Natural Gas

One of the main contributors to the economy in Syria is its energy industry. Along with crude oil fields, Syria is home to a wealth of natural gas reserves. The fields are estimated to contain 8.5 trillion cubic feet of natural gas. It is o­ne of Syria’s richest natural resources. Though natural gas is not currently a major export, the country has been making many efforts to further develop the industry as the worldwide demand for new and alternative energy sources increases. Outside investments in Syrian energy companies and industries have traditionally been scarce because of a corrupt, centrally planned economy. However, Syria’s new economic reforms are encouraging investors to consider the potential of natural gas.

Developing all aspects of this sector of the energy industry is a high priority for the Syrian government. The country is beginning within its borders by updating and expanding its current power plants and transformer stations. Not o­nly is machinery and equipment that transfers natural gas being brought up-to-date, but Syria is converting much of it to run off of natural gas instead of oil. Many power stations are also being made ready to handle natural gas rather than crude oil, as the productivity of the Syria’s oil fields drops lower every year.

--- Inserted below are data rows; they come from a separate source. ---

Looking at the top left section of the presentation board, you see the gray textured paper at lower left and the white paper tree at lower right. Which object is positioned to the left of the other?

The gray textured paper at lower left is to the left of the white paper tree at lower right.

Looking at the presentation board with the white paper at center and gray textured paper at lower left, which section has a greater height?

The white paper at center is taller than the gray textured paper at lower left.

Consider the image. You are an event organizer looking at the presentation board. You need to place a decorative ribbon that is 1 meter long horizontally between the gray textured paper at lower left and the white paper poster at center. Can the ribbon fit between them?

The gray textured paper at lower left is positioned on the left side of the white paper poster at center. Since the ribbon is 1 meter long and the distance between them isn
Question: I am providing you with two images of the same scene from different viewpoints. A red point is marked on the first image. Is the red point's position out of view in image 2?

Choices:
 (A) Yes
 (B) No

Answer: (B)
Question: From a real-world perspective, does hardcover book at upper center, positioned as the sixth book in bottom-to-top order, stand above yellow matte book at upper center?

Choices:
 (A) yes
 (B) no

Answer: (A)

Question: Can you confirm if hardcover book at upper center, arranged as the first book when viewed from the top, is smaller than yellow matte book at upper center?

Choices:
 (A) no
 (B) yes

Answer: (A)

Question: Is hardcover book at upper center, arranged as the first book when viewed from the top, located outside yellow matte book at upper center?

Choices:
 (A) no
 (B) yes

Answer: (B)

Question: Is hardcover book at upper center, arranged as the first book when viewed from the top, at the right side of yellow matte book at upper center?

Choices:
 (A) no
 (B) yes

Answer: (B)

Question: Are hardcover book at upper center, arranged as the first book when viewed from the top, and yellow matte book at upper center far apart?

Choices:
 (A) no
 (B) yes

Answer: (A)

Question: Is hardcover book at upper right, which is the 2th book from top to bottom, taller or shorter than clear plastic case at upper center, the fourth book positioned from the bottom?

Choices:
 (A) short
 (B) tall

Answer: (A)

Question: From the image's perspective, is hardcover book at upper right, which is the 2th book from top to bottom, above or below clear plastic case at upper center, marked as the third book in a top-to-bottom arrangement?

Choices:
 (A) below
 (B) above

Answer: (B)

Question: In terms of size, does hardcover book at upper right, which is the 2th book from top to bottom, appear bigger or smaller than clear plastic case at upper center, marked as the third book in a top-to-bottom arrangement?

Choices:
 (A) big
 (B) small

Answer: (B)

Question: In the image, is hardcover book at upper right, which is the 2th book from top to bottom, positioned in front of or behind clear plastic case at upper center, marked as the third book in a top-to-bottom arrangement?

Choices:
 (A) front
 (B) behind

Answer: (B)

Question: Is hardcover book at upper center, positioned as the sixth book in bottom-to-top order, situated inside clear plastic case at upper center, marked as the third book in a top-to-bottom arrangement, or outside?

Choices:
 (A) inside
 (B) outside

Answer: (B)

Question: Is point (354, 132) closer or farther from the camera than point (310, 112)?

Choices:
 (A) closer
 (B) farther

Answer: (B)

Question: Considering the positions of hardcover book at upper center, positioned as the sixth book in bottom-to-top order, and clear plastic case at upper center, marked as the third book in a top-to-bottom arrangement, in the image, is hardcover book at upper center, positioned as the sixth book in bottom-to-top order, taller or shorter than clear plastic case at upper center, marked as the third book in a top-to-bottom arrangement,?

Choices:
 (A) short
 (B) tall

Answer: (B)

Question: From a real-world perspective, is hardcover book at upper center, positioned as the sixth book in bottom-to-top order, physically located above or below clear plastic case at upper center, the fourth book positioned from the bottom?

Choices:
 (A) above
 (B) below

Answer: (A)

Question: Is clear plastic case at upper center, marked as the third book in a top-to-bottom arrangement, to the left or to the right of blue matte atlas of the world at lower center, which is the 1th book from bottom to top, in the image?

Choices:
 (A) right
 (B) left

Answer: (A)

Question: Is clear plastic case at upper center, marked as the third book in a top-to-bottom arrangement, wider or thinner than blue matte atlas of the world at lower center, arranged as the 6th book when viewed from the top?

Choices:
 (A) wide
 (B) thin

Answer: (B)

A major problem with developing the natural gas industry is a simple matter of location. While most of the population and developed areas of Syria are in the southwest, most gas fields have been discovered in the northeast regions. The discrepancy may be remedied, however, by outside investors who are slowly trickling into the industry. French and American companies hold interests in developing the gas fields, while Dutch and Japanese corporations have gotten involved by constructing pipelines for natural gas within the country. Syria hopes to continue this growth by creating a pipeline to Homs, a major port city, and enable the exportation of its vast natural gas supply.